Figure understanding tasks
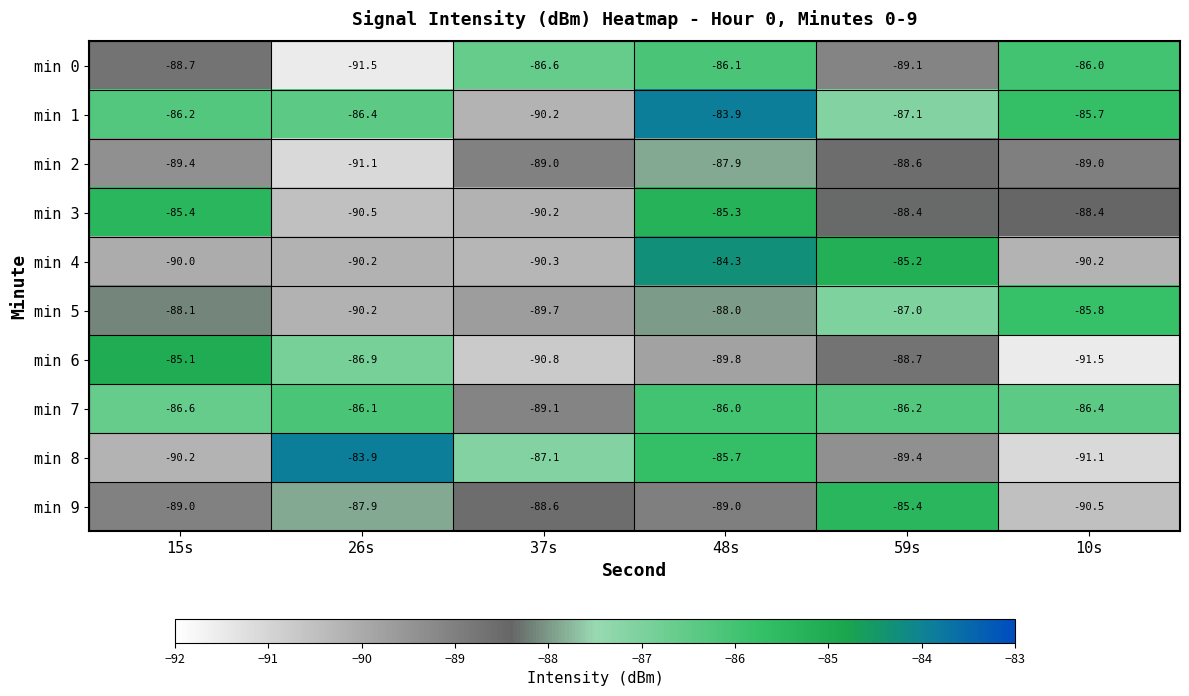

At which label is min 9 closest to -87?

26s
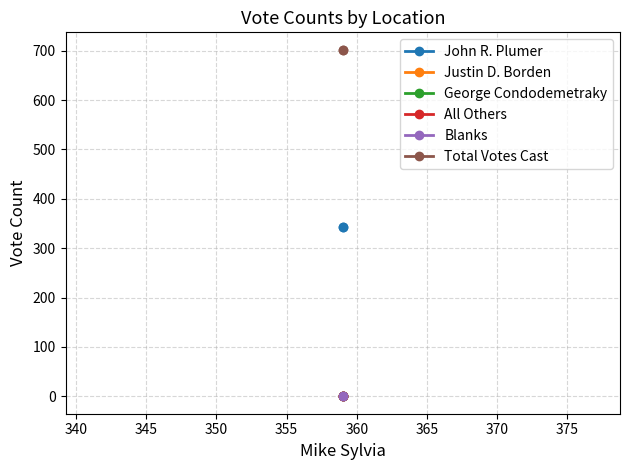

Which series has the largest total across all categories?

Total Votes Cast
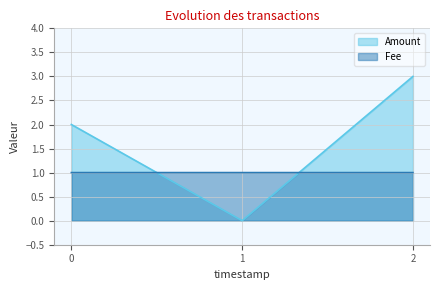

Reading right to left, what are all the values shown in this chart?

Amount: 2=3.0	1=0.0	0=2.0
Fee: 2=1.0	1=1.0	0=1.0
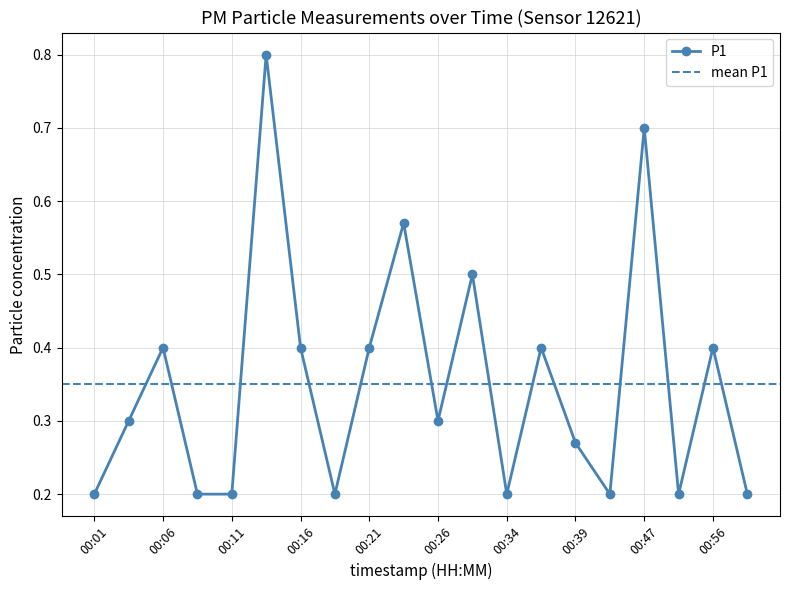

How many values are between 0 and 1?

20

Task details :: Copy out every one of the records above word for word, leaving out the pictures.

Answer space ::
At which label is min 9 closest to -87?

26s

Which series has the largest total across all categories?

Total Votes Cast

Reading right to left, what are all the values shown in this chart?

Amount: 2=3.0	1=0.0	0=2.0
Fee: 2=1.0	1=1.0	0=1.0

How many values are between 0 and 1?

20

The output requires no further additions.